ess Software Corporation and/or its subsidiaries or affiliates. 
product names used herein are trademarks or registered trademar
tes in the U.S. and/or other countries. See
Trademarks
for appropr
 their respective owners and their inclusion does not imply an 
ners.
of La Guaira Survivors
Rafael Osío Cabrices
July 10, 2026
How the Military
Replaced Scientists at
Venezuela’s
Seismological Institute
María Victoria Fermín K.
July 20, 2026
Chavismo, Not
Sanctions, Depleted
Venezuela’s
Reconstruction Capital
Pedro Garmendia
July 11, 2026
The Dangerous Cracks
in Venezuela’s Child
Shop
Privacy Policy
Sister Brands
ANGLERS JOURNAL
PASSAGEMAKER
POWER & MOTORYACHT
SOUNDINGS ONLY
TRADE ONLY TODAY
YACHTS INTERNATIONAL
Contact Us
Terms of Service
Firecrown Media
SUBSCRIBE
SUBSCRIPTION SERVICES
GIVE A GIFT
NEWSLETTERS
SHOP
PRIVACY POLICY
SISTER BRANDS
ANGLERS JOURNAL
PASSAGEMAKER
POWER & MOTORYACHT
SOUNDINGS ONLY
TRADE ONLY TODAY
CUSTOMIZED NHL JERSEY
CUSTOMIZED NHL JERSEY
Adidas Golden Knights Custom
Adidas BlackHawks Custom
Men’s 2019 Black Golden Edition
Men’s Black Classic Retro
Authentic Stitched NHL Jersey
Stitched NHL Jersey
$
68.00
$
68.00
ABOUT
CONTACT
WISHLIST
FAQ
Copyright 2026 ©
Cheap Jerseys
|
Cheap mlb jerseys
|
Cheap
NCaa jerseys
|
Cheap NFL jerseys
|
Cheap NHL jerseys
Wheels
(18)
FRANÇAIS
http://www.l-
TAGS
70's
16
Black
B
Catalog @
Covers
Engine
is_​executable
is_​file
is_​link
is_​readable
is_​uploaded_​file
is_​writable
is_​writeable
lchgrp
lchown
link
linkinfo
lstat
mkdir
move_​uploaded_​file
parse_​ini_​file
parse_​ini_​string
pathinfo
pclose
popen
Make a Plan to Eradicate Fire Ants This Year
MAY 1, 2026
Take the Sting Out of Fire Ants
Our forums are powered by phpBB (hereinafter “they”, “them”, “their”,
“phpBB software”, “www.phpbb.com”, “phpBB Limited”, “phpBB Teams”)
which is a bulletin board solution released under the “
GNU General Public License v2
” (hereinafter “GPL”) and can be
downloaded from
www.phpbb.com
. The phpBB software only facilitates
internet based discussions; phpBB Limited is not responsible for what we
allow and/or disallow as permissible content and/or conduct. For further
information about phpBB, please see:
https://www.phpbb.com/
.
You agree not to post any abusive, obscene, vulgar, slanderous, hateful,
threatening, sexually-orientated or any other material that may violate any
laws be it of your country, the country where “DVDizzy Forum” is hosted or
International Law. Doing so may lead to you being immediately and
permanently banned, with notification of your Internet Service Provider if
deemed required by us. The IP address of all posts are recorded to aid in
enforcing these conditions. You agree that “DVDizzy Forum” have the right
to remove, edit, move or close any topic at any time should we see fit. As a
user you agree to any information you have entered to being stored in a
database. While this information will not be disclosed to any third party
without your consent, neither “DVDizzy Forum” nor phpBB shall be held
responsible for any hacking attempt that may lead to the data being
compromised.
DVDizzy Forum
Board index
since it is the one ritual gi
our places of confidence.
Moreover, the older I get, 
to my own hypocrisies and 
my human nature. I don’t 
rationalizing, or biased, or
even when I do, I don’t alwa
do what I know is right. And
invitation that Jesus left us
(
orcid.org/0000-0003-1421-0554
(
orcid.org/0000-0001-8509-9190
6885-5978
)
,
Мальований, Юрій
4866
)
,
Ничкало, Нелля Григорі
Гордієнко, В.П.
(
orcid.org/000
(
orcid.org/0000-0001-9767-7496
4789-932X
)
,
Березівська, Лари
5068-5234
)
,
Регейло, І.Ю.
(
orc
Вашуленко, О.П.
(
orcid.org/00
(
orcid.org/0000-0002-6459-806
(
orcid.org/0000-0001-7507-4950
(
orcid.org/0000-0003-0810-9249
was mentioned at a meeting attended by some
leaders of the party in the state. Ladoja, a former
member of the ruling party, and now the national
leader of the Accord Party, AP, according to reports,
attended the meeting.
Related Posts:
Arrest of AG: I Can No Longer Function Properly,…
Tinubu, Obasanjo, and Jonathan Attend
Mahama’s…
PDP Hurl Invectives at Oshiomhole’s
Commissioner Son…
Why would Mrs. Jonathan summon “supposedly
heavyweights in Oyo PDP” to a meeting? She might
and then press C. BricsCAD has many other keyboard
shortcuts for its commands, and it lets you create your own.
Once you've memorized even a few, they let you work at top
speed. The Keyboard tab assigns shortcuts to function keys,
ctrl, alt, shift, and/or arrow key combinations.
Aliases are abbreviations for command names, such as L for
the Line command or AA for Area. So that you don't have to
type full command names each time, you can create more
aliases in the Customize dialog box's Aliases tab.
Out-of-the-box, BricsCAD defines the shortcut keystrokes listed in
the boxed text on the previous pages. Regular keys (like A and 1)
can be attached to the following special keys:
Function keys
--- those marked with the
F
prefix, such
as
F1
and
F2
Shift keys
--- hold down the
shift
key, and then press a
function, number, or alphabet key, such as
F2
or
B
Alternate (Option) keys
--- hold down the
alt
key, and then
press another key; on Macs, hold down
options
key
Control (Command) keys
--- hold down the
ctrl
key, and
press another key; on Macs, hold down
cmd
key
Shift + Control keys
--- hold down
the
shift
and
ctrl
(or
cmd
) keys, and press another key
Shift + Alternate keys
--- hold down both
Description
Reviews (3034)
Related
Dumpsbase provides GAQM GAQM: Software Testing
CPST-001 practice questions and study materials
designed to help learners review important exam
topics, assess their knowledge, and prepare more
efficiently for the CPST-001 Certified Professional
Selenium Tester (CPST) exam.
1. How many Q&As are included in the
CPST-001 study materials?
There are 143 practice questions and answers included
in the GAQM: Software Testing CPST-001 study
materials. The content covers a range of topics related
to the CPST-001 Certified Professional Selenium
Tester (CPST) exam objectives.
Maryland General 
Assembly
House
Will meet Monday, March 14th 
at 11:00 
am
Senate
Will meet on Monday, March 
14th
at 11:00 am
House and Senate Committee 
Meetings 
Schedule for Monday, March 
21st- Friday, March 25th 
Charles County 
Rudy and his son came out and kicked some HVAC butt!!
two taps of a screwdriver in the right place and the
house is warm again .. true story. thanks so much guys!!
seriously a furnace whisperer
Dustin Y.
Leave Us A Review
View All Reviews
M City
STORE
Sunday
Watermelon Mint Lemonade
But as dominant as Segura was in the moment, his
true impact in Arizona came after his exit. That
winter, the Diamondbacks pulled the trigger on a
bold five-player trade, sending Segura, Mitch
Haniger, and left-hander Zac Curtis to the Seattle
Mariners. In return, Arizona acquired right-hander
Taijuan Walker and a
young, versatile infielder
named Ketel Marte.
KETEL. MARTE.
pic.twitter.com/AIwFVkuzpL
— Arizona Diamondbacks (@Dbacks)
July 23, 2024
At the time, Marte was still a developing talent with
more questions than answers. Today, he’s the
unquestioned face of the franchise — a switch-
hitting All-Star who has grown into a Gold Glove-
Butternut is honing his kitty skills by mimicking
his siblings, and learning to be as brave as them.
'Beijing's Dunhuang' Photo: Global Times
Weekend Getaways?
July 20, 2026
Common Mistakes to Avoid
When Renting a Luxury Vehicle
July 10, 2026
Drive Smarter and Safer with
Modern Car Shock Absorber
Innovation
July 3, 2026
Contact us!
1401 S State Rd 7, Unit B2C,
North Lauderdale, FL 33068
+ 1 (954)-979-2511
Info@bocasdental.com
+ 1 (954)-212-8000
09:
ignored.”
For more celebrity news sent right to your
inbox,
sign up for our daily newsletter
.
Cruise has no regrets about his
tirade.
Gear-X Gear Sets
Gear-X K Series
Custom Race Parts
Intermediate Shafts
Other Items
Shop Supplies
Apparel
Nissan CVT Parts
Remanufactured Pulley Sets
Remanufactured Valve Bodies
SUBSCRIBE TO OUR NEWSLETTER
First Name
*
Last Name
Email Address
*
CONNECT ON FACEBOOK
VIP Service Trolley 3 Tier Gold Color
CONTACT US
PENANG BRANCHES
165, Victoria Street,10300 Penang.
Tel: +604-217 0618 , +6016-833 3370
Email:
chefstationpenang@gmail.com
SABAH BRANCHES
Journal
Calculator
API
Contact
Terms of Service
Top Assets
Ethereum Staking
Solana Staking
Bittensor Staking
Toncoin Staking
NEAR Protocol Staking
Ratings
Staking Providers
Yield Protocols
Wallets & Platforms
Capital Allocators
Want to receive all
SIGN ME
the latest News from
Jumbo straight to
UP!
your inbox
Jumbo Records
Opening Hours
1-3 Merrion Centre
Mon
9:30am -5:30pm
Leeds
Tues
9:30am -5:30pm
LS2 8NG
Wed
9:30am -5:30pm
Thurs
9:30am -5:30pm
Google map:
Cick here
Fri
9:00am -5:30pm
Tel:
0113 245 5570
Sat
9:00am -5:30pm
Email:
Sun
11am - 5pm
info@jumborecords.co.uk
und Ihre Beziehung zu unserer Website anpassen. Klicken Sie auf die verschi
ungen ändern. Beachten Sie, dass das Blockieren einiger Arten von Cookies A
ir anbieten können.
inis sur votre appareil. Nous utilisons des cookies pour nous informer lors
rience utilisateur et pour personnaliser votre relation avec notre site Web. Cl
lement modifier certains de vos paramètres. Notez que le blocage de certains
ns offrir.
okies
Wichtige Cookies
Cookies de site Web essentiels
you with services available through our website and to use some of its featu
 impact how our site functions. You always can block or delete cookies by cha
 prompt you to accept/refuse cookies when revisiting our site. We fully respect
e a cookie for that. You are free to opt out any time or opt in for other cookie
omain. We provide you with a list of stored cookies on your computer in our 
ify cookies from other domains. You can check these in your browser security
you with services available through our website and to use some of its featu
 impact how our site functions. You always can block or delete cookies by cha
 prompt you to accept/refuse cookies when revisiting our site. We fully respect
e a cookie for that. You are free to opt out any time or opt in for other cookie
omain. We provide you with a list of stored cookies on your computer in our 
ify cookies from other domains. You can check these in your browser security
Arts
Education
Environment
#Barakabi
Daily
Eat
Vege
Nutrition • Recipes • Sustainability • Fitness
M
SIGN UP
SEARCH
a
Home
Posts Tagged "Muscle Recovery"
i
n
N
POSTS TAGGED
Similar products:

____________

**EXERCISE INSTRUCTIONS**:
Repeat exactly the lines above from the one with "shortcuts for its" up to and including the one with "Aliases are abbreviations". No other line belongs in the reply.

**REPLY TO THE TASK**:
shortcuts for its commands, and it lets you create your own.
Once you've memorized even a few, they let you work at top
speed. The Keyboard tab assigns shortcuts to function keys,
ctrl, alt, shift, and/or arrow key combinations.
Aliases are abbreviations for command names, such as L for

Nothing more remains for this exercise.